本文以VGG为例，对比pytorch下的模型搭建和训练，阐述Libtorch的模型搭建，模型加载预训练（from ImageNet）权重。VGG模型是2014年的ImageNet分类冠军，由于后续深度学习的发展，添加了一些成分，如BatchNorm，形成一些新变种。本文以vgg16bn为例作介绍，vgg16bn就是vgg16加上了后续提出的BatchNorm层。

分析模型

首先介绍pytorch的模型源码，pytorch的torchvision.models.VGG中有提供官方的VGG模型代码。

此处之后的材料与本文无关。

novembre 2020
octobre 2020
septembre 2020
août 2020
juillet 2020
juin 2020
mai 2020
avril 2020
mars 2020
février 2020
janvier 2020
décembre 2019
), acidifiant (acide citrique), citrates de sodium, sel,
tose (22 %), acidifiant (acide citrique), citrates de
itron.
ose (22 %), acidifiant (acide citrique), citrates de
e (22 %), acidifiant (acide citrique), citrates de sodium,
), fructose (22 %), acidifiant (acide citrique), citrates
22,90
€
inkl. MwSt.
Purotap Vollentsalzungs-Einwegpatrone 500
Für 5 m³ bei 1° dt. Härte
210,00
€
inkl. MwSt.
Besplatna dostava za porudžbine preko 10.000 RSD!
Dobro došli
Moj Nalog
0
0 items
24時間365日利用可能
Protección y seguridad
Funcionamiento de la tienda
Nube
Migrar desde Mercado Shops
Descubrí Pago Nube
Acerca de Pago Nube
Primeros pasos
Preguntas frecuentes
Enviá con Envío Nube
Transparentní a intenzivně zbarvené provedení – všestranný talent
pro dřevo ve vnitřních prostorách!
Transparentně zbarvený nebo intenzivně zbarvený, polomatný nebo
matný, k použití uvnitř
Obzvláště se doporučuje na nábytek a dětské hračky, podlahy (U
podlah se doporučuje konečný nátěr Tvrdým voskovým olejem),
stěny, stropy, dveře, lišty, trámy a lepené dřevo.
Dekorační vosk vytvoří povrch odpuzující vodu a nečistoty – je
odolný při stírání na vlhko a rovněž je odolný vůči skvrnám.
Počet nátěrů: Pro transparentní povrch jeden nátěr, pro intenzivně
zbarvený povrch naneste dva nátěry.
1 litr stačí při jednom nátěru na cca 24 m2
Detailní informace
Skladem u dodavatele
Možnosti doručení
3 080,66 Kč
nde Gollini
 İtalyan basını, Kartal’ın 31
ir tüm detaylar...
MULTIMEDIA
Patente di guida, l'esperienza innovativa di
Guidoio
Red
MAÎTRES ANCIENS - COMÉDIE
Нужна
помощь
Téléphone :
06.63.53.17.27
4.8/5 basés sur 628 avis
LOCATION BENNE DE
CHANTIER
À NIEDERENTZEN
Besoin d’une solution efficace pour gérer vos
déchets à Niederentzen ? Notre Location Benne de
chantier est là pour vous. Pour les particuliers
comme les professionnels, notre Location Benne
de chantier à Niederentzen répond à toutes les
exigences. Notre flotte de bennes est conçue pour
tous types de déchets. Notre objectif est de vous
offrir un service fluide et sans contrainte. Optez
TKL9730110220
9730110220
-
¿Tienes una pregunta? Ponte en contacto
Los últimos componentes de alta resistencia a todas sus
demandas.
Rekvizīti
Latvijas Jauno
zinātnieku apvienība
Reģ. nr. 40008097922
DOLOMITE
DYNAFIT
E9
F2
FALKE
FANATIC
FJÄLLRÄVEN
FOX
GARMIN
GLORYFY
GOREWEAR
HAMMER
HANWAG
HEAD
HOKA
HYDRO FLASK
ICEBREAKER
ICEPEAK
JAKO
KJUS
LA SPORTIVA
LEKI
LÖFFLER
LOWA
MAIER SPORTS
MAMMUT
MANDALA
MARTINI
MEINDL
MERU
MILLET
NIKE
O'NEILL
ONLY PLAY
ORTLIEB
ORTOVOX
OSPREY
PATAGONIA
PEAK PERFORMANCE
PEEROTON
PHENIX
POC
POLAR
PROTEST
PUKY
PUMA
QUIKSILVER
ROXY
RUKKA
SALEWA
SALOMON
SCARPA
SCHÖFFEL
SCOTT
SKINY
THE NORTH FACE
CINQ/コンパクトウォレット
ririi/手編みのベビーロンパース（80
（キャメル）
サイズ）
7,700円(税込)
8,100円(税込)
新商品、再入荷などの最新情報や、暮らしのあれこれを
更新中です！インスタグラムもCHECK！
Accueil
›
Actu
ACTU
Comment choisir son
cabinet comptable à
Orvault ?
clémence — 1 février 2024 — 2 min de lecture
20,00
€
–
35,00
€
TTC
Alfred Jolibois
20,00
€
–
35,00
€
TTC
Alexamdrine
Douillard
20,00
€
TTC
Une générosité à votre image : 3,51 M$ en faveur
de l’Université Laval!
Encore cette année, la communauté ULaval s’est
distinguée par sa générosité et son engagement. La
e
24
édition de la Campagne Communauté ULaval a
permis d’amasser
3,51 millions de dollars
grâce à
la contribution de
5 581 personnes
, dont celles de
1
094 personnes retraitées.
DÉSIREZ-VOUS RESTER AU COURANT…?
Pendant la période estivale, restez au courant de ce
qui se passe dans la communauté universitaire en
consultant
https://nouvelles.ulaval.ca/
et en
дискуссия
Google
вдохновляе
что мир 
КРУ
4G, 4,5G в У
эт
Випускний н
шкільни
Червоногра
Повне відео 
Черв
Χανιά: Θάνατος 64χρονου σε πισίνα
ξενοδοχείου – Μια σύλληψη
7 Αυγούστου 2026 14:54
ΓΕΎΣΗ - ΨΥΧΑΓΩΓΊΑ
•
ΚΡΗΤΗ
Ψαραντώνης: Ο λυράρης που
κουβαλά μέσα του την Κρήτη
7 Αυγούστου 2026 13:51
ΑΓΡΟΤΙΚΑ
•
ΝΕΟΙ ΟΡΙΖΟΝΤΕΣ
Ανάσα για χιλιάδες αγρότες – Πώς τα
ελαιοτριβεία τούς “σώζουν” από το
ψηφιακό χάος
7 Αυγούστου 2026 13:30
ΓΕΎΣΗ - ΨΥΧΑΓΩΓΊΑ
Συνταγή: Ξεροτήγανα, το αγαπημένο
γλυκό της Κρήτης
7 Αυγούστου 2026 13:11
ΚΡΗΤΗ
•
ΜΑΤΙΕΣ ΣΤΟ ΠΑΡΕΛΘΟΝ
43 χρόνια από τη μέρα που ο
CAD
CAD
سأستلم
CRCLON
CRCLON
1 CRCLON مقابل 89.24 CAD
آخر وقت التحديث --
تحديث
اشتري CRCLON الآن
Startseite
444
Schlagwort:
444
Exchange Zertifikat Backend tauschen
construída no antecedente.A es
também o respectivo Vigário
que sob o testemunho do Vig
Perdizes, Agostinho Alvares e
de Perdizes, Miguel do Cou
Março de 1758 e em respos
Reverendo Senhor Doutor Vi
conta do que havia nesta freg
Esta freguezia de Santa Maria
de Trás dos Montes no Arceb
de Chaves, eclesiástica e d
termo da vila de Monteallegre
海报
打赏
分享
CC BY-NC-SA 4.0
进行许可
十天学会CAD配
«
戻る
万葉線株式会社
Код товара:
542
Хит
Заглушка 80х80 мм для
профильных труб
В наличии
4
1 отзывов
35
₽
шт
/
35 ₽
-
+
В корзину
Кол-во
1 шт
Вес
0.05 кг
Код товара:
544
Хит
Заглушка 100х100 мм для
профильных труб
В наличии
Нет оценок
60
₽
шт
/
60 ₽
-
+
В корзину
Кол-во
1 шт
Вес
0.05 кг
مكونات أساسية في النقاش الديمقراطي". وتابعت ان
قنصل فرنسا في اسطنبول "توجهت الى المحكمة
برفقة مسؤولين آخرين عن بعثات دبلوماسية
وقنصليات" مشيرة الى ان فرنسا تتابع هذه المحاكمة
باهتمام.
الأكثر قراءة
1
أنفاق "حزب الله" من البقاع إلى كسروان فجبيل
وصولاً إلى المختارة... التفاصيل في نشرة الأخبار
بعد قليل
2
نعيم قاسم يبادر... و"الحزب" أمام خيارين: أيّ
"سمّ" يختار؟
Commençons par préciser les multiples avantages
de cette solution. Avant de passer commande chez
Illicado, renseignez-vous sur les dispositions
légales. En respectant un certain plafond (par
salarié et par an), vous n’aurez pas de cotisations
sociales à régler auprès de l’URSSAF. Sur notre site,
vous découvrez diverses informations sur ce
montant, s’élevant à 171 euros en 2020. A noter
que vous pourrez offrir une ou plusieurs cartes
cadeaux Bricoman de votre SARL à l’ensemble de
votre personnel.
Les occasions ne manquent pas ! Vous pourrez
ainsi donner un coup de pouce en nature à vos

直接复制上来分析：

class VGG(nn.Module):

    def __init__(self, features, num_classes=1000, init_weights=True):
        super(VGG, self).__init__()
        self.features = features
        self.avgpool = nn.AdaptiveAvgPool2d((7, 7))
        self.classifier = nn.Sequential(
            nn.Linear(512 * 7 * 7, 4096),
            nn.ReLU(True),
            nn.Dropout(),
            nn.Linear(4096, 4096),
            nn.ReLU(True),
            nn.Dropout(),
            nn.Linear(4096, num_classes),
        )
        if init_weights:
            self._initialize_weights()

    def forward(self, x):
        x = self.features(x)
        x = self.avgpool(x)
        x = torch.flatten(x, 1)
        x = self.classifier(x)
        return x

    def _initialize_weights(self):
        for m in self.modules():
            if isinstance(m, nn.Conv2d):
                nn.init.kaiming_normal_(m.weight, mode='fan_out', nonlinearity='relu')
                if m.bias is not None:
                    nn.init.constant_(m.bias, 0)
            elif isinstance(m, nn.BatchNorm2d):
                nn.init.constant_(m.weight, 1)
                nn.init.constant_(m.bias, 0)
            elif isinstance(m, nn.Linear):
                nn.init.normal_(m.weight, 0, 0.01)
                nn.init.constant_(m.bias, 0)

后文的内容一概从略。